The AI wave has pushed US stocks well ahead of global peers, yet the trade-weighted dollar hasn't followed — Goldman Sachs identifies outperformance structure, earnings durability, and market breadth as the three drivers of the gap, noting the dollar's catch-up hinges on the quality of the AI rally itself.

01

Who is the US outperforming — and why does that limit the dollar's gain?

US equity outperformance is concentrated against other developed markets (DM), not emerging markets (EM). This means → the FX spillover is structurally capped, because capital flows into US equities drive the dollar far more strongly against EM currencies than against DM currencies.
Asian tech-heavy markets such as South Korea have also rallied on AI expectations — some even outpacing the US — yet they sit outside the MSCI ex-US DM index. The headline "US beats the world" has a blind spot.
In plain terms = the US is winning mainly against Europe and Japan, the path that gives the dollar the least lift. The path that would move the dollar — beating EM — isn't where the gap is this time.
02

Earnings expectations look strong — why isn't the dollar buying it?

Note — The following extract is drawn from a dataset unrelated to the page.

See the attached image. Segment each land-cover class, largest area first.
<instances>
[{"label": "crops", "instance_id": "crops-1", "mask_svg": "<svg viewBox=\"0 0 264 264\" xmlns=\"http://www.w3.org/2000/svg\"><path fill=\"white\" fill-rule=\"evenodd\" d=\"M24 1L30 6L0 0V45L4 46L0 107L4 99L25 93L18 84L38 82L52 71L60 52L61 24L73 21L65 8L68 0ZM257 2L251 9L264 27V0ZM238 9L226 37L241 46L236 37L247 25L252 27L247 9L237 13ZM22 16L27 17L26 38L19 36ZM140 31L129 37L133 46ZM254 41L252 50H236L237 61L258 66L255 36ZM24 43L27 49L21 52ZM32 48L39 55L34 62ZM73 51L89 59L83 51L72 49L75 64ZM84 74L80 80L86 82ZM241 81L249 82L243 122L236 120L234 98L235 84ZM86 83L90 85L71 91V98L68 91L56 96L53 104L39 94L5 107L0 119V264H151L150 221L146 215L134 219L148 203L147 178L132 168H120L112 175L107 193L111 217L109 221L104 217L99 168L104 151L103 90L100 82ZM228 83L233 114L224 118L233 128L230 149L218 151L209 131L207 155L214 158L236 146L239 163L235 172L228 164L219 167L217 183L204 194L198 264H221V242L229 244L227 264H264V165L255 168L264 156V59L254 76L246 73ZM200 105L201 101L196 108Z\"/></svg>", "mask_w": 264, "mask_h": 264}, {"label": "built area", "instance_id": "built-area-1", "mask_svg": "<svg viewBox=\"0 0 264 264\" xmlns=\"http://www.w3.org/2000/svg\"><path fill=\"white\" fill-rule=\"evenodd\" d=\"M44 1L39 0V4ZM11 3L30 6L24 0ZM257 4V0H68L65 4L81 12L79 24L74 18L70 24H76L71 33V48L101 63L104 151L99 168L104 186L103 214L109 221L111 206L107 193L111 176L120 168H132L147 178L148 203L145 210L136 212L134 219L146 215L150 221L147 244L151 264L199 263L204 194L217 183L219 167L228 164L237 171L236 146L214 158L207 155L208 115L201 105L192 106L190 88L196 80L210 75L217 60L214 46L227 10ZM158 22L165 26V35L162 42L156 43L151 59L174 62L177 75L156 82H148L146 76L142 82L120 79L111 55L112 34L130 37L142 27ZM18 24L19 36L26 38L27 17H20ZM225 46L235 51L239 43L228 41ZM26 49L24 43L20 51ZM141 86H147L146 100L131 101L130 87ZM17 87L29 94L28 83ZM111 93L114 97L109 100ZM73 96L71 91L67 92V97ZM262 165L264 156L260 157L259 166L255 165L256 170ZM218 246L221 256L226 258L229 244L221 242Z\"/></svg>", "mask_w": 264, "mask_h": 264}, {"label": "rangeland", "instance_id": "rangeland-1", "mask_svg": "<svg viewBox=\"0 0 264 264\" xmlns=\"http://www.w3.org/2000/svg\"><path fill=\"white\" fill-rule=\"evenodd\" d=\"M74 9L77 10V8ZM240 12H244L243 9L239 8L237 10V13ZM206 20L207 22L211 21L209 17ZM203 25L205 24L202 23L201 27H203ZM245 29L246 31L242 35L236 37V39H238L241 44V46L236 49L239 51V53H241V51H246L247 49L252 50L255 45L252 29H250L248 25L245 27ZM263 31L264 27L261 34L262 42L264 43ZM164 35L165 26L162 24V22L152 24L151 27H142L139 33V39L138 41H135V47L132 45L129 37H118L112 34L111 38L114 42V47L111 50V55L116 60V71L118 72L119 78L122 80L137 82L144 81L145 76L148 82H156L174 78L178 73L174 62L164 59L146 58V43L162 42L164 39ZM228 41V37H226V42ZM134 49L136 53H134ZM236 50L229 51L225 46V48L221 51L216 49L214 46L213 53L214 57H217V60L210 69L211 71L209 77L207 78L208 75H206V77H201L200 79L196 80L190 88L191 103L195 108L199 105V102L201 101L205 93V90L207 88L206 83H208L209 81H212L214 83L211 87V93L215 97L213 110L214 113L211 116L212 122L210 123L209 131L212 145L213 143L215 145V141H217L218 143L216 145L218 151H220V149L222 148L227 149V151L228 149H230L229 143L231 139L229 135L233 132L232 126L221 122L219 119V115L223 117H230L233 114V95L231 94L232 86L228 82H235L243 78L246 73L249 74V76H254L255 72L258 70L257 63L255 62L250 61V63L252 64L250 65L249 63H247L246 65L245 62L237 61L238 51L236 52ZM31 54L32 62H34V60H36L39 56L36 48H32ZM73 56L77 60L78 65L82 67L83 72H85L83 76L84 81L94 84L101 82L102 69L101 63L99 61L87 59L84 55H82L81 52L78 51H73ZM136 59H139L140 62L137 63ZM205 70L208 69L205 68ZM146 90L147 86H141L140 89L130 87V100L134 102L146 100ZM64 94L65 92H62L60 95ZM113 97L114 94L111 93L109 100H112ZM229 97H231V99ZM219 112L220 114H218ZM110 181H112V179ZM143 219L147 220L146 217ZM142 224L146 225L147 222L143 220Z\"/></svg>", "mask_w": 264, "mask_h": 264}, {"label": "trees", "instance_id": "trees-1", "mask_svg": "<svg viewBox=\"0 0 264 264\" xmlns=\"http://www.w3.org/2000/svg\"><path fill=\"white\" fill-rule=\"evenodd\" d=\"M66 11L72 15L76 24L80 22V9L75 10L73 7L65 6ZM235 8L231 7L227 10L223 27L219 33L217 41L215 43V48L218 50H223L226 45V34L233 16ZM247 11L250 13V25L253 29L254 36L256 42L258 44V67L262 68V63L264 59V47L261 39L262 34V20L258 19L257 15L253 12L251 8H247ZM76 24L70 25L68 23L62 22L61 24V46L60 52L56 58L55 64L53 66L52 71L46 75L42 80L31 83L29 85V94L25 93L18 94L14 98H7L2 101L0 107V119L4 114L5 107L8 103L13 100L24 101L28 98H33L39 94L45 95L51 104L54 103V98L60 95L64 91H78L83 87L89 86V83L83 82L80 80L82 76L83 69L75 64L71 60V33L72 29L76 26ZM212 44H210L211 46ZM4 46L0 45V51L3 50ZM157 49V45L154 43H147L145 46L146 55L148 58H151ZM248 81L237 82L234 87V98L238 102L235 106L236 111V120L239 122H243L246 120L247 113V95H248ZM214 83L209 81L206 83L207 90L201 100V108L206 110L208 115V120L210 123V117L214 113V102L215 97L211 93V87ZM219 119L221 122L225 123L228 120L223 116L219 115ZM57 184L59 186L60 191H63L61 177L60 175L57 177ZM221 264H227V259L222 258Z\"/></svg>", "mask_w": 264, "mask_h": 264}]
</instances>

Goldman flags a key pattern: when the market's one-year US earnings forecast exceeds the two-year forecast — i.e. growth is expected to peak and then slow — the dollar tends to lag the level implied by equity performance.
This cycle fits that template exactly: near-term earnings estimates have surged, but the two-year consensus points to deceleration. This means → the market reads this earnings upgrade as a pulse, not a trend — and a short-lived spike in earnings generates far less dollar demand than sustained improvement would.
This reflects a deeper rule in FX markets: dollar traders price not just "how much is the US earning now" but "how long can it keep earning it." Earnings durability is the real switch for dollar demand.
03

Why does a narrow rally also weigh on the dollar?

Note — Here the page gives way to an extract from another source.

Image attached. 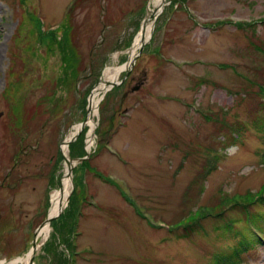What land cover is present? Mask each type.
Wrapping results in <instances>:
<instances>
[{"label":"rangeland","instance_id":"1","mask_svg":"<svg viewBox=\"0 0 264 264\" xmlns=\"http://www.w3.org/2000/svg\"><path fill=\"white\" fill-rule=\"evenodd\" d=\"M73 1L0 0L3 264H28L14 262L61 188V144L150 15L151 0H81L70 19ZM67 18L80 61L60 80L49 31ZM105 92L94 134L68 147L86 159L94 136L35 264H216L254 226L262 243L240 264H264V0H170L129 76Z\"/></svg>","mask_w":264,"mask_h":264},{"label":"bare ground","instance_id":"2","mask_svg":"<svg viewBox=\"0 0 264 264\" xmlns=\"http://www.w3.org/2000/svg\"><path fill=\"white\" fill-rule=\"evenodd\" d=\"M167 0H151L150 3V15L147 17L145 23L142 25L140 31L136 35L133 49L131 51V58L135 56V54L138 52L139 47L144 41H148L154 27V20L151 19L152 16H155L156 14L160 13L162 11V4H164ZM128 65L124 64L121 67L117 68L113 73L110 72V69L107 70V72L104 75L103 80L96 86L94 89L90 104H89V112L85 121V128L89 129V134H94L95 129L97 127V120L96 117L99 114V107L102 102V95L103 93L111 87V85H106V82H117L119 79V76L121 72H123L125 69H127ZM82 127L81 123H77L72 128L70 134L67 136V140L69 141L74 135L77 134L78 130ZM66 157L68 160H70V157L67 153V150H65ZM71 165L74 167L76 165L75 161H71ZM70 164L68 161L65 163V169L63 173V177L61 180V188H58L53 193L52 199H51V207L49 210L48 217L53 218L60 214V212L65 208L67 204V200L69 198V195L72 191V175L70 174ZM51 231V225L49 222H46L45 225L38 231V237L37 240L44 237L45 239L48 237L49 233ZM248 234V233H247ZM246 234V235H247ZM32 253V249L29 250V252L25 255V257H20L15 260L14 263L18 262H28L30 260ZM19 264V263H18Z\"/></svg>","mask_w":264,"mask_h":264},{"label":"trees","instance_id":"3","mask_svg":"<svg viewBox=\"0 0 264 264\" xmlns=\"http://www.w3.org/2000/svg\"><path fill=\"white\" fill-rule=\"evenodd\" d=\"M81 0H74L73 4L70 7V11L67 13L68 17H72L73 14V9L75 8V6L78 4H80ZM68 21V22H67ZM67 21L62 22V24L56 28V29H50V35H51V43L50 46L52 48H56L59 50V53L61 55V59H62V75L60 76V80L61 79H66L69 80L70 78H74L76 79L78 72L75 70L77 69V65L78 62L80 61V58L78 56L77 50L75 49V47L73 46L72 43V34L75 35V30L74 27L72 28V25L69 21V19L67 18ZM60 27L65 28L67 33L62 36V37H57L55 35V31L57 29H59ZM34 31L31 32V38H27L26 41H24V39L22 38V42L25 44H28L25 48V53L26 54H30L29 51L31 52L34 47H31L33 44V37L35 34H33ZM40 39L43 40L44 38H46L45 35H39ZM18 40H21V37H17L15 39V42ZM16 47H19V45H17ZM15 55V53H14ZM15 57H19L18 56V52L16 53ZM18 59V58H17ZM17 59L15 60L18 64ZM14 61V65H13V69L14 71L12 72L13 75L18 76L19 80V76L20 73L15 71V68L17 66V64ZM74 73V74H73ZM16 80V81H17ZM61 83V82H60ZM20 107L23 108V104L20 105V103L18 104V108L20 109ZM81 141V139H78L77 141ZM71 151H72V147L73 145L71 144ZM72 203V200H71ZM63 215V214H62ZM61 215V216H62ZM258 221V220H257ZM245 239H242V241L240 242V244L234 248H232L230 251L227 252H222L219 253L218 259L216 260V264H240L243 260L242 255L245 254L247 251H249L250 248H252L253 246H257L259 244L262 243V241L260 239H258L256 236L252 235L251 233H248V236L245 235L244 236Z\"/></svg>","mask_w":264,"mask_h":264},{"label":"water","instance_id":"4","mask_svg":"<svg viewBox=\"0 0 264 264\" xmlns=\"http://www.w3.org/2000/svg\"><path fill=\"white\" fill-rule=\"evenodd\" d=\"M169 2H170V0H167L164 4H162V11H161L160 13L156 14L155 16H152L151 19H153L154 21H156V19L158 18V16L163 12V10H164V8H165V5L168 4ZM147 42H148V41H144V42L141 44V46L139 47V50H138V52L135 54V56L132 57V58H130V59L128 60V62L125 63L126 65H128V67H127V69H125V70H126V74H125L123 80H121L120 82H115V83H114V82H112V83H110V82H106V85H108V86H109V85H111V86H117V85H119V84H121V83H123V82L125 81V79H126V78L129 76V74L131 73L133 67L135 66L136 61H137V58H138V56L142 53V51H143V49H144V47H145V45H146ZM142 83H143V82H141L140 85H137V86L134 88V90L139 89V87L142 85ZM109 89H111V87H109L108 90H109ZM106 91H107V90H106ZM105 94H106V92L104 93V95H105ZM103 98H104V96H103ZM88 112H89V107H88ZM85 121H86V119H85L84 121L81 122L82 127L78 130L77 134L74 135V136L72 137V139H71L69 142H67V141L65 140L63 143L70 144L71 142L75 141V140L79 137V135L81 134L82 130L84 129V127H85ZM62 154H63V157H64L65 161H68L69 164H70V169H69L70 174L72 173V170H73V166L71 165V161H75V163L77 164L78 162H81L83 159H85V158H78V159H73V158H71L70 160H68L67 157L65 156V154H64L63 152H62ZM68 200H69V198H68ZM63 211H64V209L60 212V214H58L57 216H55V217H53V218H49V217H47V218L44 220V222H43L42 224H40V226L37 228L36 233H35V236H34V242H33V245H32V256H31V260H30V263H29V264H34V261H35V255H36V252H37V246H38V245H37L38 231H39V230L45 225L46 222L51 223L54 219H56L57 217H59Z\"/></svg>","mask_w":264,"mask_h":264}]
</instances>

The rally is concentrated in a handful of stocks. US market breadth has compressed to one of its narrowest levels in decades. Goldman measures this as the S&P 500's distance from its 52-week high minus the median constituent's distance from its own 52-week high.
The more concentrated the gains, the larger the dollar's underperformance relative to equities tends to be. In plain terms = when only a few stocks are rising and most aren't keeping up, the FX market doesn't price it as "broad US economic strength."
Goldman also draws a contrast with the earlier "software sell-off": global equities fell in sync with US stocks then, limiting the dollar impact. In this AI rally, global markets are also benefiting — some even more — so dollar support is similarly limited. A pro-cyclical, risk-on environment inherently weighs on the dollar.
04

Is this divergence one-directional — and what to watch next?

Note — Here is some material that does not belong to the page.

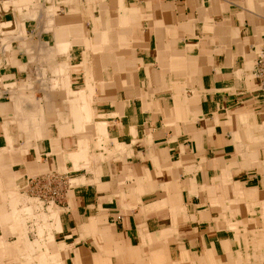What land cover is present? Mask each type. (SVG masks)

Goldman is clear that equities' overall drive on the dollar has already shifted from a drag (early in the year) to a support — the gap is narrowing, just not yet closed.
A meaningful US equity sell-off with other markets outperforming would still be a potential catalyst for dollar depreciation.
This means → the current divergence is not a one-way bet against the dollar. Whether the AI rally can sustain sufficient earnings durability and market breadth is the key test for whether the dollar can close the gap.

Content is for reference only, not financial advice.